Teks yang Diberikan ▸
━━━━━━━━━━

Dukungan Lingkungan Atasi Depresi

Written by on September 13, 2017

Depresi adalah penyakit mental yang tidak kehadirannya sangat tiba-tiba yang akan menjadi berbahaya bila didiamkan. Tanpa pengobatan dan perawatan yang benar, depresi dapat berakibat fatal bagi penderitanya. Kondisi fatal yang dimaksud itu mulai dari menyakiti diri sendiri hingga bunuh diri.

Dalam program Klinik RPK bersama Komunitas Peduli Skizofrenia Indonesia (KPSI), Kamis (07/09), seorang Schizophren Survivor, Roberta Marcia Pentury mengatakan bahwa depresi yang dialaminya sejak remaja itu sempat mengarahkan dirinya untuk melakukan bunuh diri. Selama bertahun-tahun ia hidup dngan kondisi itu, sampai pada beberapa tahun lalu baru menyadarinya. ”Saya baru tahu kalau mengalami depresi,” begitu ujar perempuan yang disapa Berta. “Itu baru beberapa tahun kebelakang,” lanjutnya lagi, menambahkan.

━━━━━━━━━━

Petunjuk Tugas ▸ Terjemahkan kalimat berikut dari teks tentang depresi ke dalam bahasa Inggris: "Tanpa pengobatan dan perawatan yang benar, depresi dapat berakibat fatal bagi penderitanya." Item yang ditampilkan sesudah teks ini tidak diperlukan.

Informasi yang Diberikan ▸

━━━━━━━━━━

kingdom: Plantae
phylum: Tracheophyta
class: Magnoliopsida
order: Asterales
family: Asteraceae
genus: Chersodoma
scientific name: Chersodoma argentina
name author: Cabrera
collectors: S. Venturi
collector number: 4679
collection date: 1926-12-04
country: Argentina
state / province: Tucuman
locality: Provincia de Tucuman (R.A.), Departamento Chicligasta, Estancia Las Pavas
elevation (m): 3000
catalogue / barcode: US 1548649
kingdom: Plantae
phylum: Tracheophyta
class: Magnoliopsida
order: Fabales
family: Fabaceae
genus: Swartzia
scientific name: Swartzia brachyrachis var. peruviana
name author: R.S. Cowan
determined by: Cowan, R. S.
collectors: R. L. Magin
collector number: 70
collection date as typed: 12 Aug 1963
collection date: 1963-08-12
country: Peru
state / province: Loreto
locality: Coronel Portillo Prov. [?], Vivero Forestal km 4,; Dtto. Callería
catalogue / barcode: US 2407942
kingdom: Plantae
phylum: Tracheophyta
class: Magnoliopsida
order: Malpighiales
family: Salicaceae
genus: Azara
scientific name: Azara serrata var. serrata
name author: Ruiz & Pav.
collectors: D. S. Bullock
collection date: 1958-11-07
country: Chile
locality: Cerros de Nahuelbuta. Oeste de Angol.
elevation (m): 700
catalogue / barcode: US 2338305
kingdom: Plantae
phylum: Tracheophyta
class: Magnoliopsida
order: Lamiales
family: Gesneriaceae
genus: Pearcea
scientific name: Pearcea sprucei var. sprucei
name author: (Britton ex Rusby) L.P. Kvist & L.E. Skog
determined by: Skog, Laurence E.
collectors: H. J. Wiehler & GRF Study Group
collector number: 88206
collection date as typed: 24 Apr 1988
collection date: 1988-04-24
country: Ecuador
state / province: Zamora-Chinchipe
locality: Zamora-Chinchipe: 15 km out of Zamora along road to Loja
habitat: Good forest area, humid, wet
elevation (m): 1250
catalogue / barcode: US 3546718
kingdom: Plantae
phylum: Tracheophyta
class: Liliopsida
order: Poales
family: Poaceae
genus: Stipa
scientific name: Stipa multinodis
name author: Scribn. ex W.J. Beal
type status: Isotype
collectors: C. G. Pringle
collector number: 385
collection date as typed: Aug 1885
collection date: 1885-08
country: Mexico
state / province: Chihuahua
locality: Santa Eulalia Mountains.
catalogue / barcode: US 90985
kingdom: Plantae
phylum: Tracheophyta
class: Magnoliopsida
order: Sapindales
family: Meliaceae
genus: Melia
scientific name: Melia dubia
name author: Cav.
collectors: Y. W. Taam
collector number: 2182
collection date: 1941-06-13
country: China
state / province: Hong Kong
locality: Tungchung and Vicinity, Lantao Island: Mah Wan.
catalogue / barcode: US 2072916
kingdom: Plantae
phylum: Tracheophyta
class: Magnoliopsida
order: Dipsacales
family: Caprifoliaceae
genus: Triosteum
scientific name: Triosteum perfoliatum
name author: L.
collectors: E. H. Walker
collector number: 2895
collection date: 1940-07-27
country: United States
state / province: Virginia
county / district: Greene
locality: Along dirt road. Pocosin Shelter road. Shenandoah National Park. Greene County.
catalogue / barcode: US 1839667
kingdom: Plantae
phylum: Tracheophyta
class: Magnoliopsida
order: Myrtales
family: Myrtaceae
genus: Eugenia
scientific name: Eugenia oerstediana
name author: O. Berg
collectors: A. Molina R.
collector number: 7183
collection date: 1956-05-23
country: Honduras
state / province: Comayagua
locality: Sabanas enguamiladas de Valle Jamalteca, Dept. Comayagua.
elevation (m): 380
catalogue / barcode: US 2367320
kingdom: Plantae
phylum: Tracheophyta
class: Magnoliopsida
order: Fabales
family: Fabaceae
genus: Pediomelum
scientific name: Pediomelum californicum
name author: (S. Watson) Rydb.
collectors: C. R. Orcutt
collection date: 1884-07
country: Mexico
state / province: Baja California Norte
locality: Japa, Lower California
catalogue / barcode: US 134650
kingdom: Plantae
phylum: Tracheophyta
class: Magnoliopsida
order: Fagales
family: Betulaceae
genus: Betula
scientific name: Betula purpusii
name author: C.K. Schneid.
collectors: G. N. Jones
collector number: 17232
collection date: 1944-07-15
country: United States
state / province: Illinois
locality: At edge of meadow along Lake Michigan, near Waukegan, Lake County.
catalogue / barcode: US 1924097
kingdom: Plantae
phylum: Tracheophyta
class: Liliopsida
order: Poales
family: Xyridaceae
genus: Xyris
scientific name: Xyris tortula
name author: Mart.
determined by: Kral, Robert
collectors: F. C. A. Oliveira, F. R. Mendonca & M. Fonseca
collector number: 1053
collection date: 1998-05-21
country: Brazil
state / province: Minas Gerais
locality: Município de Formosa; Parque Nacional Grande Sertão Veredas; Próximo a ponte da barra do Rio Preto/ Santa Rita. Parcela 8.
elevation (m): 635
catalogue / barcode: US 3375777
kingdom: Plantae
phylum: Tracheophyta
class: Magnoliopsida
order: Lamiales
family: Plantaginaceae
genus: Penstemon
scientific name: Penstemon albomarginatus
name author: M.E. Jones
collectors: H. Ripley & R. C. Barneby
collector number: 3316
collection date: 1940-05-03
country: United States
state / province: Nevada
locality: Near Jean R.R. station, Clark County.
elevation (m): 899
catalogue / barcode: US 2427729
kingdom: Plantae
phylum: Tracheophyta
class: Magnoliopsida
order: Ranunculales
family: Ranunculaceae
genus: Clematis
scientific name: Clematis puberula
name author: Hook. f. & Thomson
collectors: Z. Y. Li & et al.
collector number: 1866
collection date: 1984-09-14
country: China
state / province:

━━━━━━━━━━

Jawaban Tugas ▸ Without proper treatment and care, depression can be fatal for those who suffer from it.